I realize my path isn’t for everyone. And I respect those who struggle to navigate their own personal life circumstances.

But the nuclear family remains one of the most time-tested artifacts of ancient wisdom that aids humans in navigating the challenges of life within the “small platoon” that helps us succeed. Some would put the burden of proof on ancient wisdom, as though timeless moral foundations have the responsibility to prove their value to us. In reality, it should be the other way around. And yet, when it comes to the family, too often we ignore the social science data suggesting the optimal path toward stability and flourishing is cradled within the arms of a loving family.  

Boundaries and reconciliation 

Admittedly, as a believer, I feel a moral pull to champion lifestyles and moral order that point to religious teachings, and in particular the restored of gospel of Jesus Christ. Many good and well-meaning religious people use pride celebrations as a way to express love to LGBTQ people, and it’s an understandable conclusion to come to, given God’s commandment to love our neighbors. 

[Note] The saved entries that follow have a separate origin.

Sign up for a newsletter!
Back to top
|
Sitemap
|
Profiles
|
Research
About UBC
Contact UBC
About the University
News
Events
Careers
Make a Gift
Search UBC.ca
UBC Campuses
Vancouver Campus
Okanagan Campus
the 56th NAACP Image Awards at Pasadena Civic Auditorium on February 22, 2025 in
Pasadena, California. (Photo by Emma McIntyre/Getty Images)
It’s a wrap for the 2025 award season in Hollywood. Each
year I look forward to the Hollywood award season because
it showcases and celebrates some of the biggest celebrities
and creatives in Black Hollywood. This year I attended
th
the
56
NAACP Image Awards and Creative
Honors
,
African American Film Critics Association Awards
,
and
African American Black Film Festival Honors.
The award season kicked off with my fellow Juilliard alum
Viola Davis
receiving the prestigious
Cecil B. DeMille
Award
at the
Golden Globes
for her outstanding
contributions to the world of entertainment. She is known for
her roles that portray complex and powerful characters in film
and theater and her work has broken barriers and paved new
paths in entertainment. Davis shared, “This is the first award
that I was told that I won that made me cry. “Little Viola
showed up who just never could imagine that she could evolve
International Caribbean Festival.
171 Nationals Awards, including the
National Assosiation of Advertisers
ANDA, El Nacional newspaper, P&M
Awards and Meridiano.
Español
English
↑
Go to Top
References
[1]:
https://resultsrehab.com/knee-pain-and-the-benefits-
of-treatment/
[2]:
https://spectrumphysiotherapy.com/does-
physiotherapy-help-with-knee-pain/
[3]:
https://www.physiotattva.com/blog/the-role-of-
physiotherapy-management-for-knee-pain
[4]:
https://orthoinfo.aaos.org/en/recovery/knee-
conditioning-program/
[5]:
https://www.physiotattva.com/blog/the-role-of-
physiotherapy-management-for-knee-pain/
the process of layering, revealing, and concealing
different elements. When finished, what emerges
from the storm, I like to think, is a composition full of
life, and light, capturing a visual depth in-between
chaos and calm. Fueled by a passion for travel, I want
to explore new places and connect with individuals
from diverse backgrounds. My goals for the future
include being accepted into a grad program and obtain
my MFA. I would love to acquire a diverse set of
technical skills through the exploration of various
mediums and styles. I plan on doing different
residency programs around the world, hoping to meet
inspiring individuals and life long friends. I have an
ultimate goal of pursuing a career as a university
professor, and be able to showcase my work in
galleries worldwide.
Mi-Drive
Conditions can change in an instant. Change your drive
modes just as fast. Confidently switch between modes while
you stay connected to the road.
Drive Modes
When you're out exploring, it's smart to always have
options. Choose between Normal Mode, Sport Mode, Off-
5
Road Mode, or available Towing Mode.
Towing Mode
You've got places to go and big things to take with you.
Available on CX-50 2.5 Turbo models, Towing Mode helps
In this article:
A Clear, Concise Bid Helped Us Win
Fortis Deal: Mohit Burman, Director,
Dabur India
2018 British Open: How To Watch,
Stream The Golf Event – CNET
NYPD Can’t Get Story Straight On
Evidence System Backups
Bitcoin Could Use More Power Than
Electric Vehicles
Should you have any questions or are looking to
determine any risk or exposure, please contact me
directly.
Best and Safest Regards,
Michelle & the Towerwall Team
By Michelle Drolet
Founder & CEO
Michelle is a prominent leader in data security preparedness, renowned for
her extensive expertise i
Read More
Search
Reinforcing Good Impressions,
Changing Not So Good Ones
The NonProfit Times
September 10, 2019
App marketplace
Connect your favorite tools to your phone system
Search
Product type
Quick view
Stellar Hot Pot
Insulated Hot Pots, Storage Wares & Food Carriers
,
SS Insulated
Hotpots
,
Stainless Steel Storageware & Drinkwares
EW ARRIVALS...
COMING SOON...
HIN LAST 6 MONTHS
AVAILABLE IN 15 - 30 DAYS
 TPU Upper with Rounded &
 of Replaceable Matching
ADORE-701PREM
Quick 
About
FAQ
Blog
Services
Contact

Unfortunately, the message of pride isn’t always one of reciprocal love, as my choice to marry a woman and uphold traditional values tends to be ostracized. And the sexual morals and political goals of the pride movement complicate my personal involvement with pride celebrations.

But I hope this year we can have more respectful disagreements while offering each other the benefit of the doubt. We can each recognize that the other wants what they believe is  best for LGBTQ people and society, despite the fact that our conclusions, values and pathways are often quite different. 

If there is any hope for reconciliation between people like me and the broader LGBTQ movement, it perhaps will look like this: showing genuine love and concern for LGBTQ people, and LGBTQ people showing love and concern for those who uphold the traditional family.

This hypothetical leaves room for honest and even passionate discussions about who is right, but it doesn’t leave room for assuming the worst intentions in each other. Isn’t that what true diversity and inclusion looks like?

Skyler Sorensen is the author of Exclude Not Thyself: How to Thrive As a Covenant-Keeping, Gay Latter-day Saint. He and his wife, Amanda, have one daughter and a son who is deceased.